"FRELIMO tem que entender que Moçambique é um país novo"
27 de junho de 2022A Frente de Libertação de Moçambique (FRELIMO) foi fundada em 1962. Dirigiu a luta de libertação nacional até à proclamação da independência a 25 de junho de 1975. Controla o poder político e económico do país desde então.
60 anos depois, académicos ouvidos pela DW África entendem que a FRELIMO perdeu os ideais que a guiou até à independência.
O professor de Ciência Política, Salvador Forquilha, refere que a atual FRELIMO apresenta "uma ausência de um projeto de sociedade aglutinador, muito mais estruturado e robusto capaz de responder àquilo que são as necessidades do país hoje".
Para o sociólogo João Colaço, "quando olhamos para a FRELIMO de hoje, vemos que há uma parte mais virada para a acumulação de capital, mais virada à construção de bases socioeconómicas mais individuais. Mas aquilo que deve ser pensar-se no bem comum tende a apresentar-se mais ausente do que já foi no passado".
Salvador Forquilha concorda que existem dentro da FRELIMO alas ou grupos de interesse que se sobrepõem à causa nacional.
"Claramente há grupos e o que está em jogo nestas facções não é um projeto de sociedade. Estas fações que existem dentro da FRELIMO têm mais a ver com negócios. E não existe um interesse associado à visão do país".
Em Moçambique, as assimetrias sociais e a exclusão social estão cada vez mais enraizadas.
Desde o fim da guerra dos 16 anos, Moçambique registou um bom crescimento económico. Mas também aumentou muito o fosso entre os mais pobres e os mais ricos. Algumas correntes nacionais acusam a FRELIMO de controlar os negócios no país.
O sociólogo João Colaço observa que "a questão das desigualdades sociais, toca obviamente com o comum dos moçambicanos. E este é um dos grandes desafios dos nossos dias", diz: "como garantir que tenhamos um país onde a nossa estrutura de oportunidades alcance todos os moçambicanos e faça com que cada um sinta que faz parte deste país".

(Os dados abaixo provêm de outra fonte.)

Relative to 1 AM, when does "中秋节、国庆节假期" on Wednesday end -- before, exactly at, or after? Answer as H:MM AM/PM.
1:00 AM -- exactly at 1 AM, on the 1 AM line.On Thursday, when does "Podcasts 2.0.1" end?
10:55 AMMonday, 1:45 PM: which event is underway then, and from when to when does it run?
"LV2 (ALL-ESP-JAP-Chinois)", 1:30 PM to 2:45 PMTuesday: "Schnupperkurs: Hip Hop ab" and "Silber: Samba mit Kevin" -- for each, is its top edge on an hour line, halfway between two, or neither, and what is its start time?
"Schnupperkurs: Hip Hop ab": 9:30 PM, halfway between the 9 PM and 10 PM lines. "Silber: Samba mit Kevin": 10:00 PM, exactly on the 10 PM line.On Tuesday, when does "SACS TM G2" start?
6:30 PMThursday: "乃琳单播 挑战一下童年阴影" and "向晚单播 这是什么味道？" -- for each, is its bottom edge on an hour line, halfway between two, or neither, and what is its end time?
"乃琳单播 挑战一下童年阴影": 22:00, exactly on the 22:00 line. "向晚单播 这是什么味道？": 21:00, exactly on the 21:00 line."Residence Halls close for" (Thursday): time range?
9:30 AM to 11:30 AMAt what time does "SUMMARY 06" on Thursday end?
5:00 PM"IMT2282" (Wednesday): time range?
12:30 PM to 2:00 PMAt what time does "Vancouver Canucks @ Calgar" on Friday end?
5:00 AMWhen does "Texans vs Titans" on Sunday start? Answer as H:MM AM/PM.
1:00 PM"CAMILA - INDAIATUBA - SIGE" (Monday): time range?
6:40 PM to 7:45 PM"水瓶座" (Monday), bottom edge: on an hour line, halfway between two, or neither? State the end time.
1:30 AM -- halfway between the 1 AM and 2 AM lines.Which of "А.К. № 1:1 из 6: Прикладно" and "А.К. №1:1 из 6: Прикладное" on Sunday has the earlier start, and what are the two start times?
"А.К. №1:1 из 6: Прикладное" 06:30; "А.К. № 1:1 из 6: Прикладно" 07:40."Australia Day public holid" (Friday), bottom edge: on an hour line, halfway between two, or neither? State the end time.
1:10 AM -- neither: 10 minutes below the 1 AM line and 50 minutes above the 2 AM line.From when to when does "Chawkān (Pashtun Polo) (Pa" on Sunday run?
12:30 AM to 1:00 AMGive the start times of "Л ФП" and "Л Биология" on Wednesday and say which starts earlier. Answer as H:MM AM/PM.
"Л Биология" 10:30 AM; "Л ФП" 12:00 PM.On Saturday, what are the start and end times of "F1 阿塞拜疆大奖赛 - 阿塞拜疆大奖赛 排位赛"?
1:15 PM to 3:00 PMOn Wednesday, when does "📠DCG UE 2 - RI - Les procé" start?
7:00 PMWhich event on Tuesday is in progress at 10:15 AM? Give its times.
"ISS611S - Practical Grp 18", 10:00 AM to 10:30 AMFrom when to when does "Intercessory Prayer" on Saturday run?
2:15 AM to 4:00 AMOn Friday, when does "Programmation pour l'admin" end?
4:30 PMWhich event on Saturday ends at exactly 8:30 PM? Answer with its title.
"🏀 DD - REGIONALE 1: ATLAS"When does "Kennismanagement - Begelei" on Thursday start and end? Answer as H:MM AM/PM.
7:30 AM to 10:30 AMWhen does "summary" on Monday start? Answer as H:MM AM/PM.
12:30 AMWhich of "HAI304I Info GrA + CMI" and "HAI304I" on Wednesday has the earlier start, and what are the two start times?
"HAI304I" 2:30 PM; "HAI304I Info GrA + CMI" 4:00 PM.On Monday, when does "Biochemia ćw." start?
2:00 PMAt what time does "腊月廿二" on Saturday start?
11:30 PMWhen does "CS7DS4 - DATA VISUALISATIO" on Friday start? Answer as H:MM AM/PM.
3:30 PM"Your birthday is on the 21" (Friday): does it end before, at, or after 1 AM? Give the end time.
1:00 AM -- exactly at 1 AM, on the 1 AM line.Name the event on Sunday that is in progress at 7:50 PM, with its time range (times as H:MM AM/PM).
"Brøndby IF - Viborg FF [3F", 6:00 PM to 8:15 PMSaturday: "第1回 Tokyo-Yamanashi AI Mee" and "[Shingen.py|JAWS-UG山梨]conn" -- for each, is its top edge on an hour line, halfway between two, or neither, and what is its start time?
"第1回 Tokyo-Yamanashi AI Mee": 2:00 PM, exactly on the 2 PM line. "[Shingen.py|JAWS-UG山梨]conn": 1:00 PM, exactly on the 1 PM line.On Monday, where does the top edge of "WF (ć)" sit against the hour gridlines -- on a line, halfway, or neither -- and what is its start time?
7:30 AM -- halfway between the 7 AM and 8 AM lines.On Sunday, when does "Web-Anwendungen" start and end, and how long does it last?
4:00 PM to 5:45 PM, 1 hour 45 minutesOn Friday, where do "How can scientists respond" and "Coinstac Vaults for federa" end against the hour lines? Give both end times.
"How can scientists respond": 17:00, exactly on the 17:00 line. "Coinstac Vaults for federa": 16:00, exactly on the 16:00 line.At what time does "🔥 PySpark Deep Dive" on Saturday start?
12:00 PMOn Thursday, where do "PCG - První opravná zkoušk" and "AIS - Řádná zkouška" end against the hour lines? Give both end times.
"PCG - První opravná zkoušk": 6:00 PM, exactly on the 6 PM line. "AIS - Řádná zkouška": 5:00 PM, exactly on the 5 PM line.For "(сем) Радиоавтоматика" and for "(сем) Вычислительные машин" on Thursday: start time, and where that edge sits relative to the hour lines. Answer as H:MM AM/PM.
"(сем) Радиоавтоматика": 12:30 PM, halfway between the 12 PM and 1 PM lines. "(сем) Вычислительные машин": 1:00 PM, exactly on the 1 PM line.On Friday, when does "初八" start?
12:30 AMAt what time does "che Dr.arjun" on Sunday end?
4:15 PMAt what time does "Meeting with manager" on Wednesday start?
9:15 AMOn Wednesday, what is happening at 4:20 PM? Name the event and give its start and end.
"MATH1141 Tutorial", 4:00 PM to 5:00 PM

O académico alerta que a exclusão social é um risco para a unidade nacional.
Moçambique é "um país novo"
"A FRELIMO tem que entender que vivemos tempos de mudança. Há que se ter esta capacidade de que não se está a gerir o mesmo país de há 20 ou 30 anos. É um país novo com uma nova geração".
Mas que papel deve ter a juventude da FRELIMO para fazer face aos tempos de mudança e às assimetrias sociais?
Na opinião de Salvador Forquilha, "a maneira como as lideranças da Organização da Juventude Moçambicana (OJM) se posicionam sobre determinados assuntos mostra claramente que não há um debate sobre o projeto do país".
No entanto, o secretário-geral da OJM, discorda. Em entrevista à DW, Silva Livone garante que o braço juvenil da FRELIMO está preocupado com o país e "continuará a privilegiar a questão da inclusão política".
"É para nós bastante importante podermos promover a convivência da juventude moçambicana sem olhar para as cores partidárias", explica.
João Colaço mostra algum ceticismo. Para o sociólogo moçambicano, a OJM "tem dificuldades de encontrar o seu próprio caminho dentro da própria FRELIMO, porque a velha guarda, o grupo dos radicais, ainda continua muito presente e bastante acutilante na sua visão sobre o partido".
O que é preciso mudar?
Silva Livone diz estar ciente dos desafios do país. E elenca o que, no seu entender, deve ser erradicado: "repudiamos as práticas de corrupção. Repudiamos os jovens que se deixam levar por dinheiro e pelos bens materiais para situações que são maléficas para a sociedade moçambicana".
O dirigente advoga, no entanto, que para que essa batalha contra a corrupção seja vencida, deve-se trabalhar na "consolidação das instituições” e "a juventude deve ganhar mais consciência sobre o seu papel na sociedade".
Já o pesquisador Salvador Forquilha propõe um debate nacional sobre aquilo que deverá ser a visão nacional do futuro.
Sem esse debate, entende Forquilha, "não é possível construir um projeto de sociedade. Não é possível trazer as pessoas para o mesmo barco".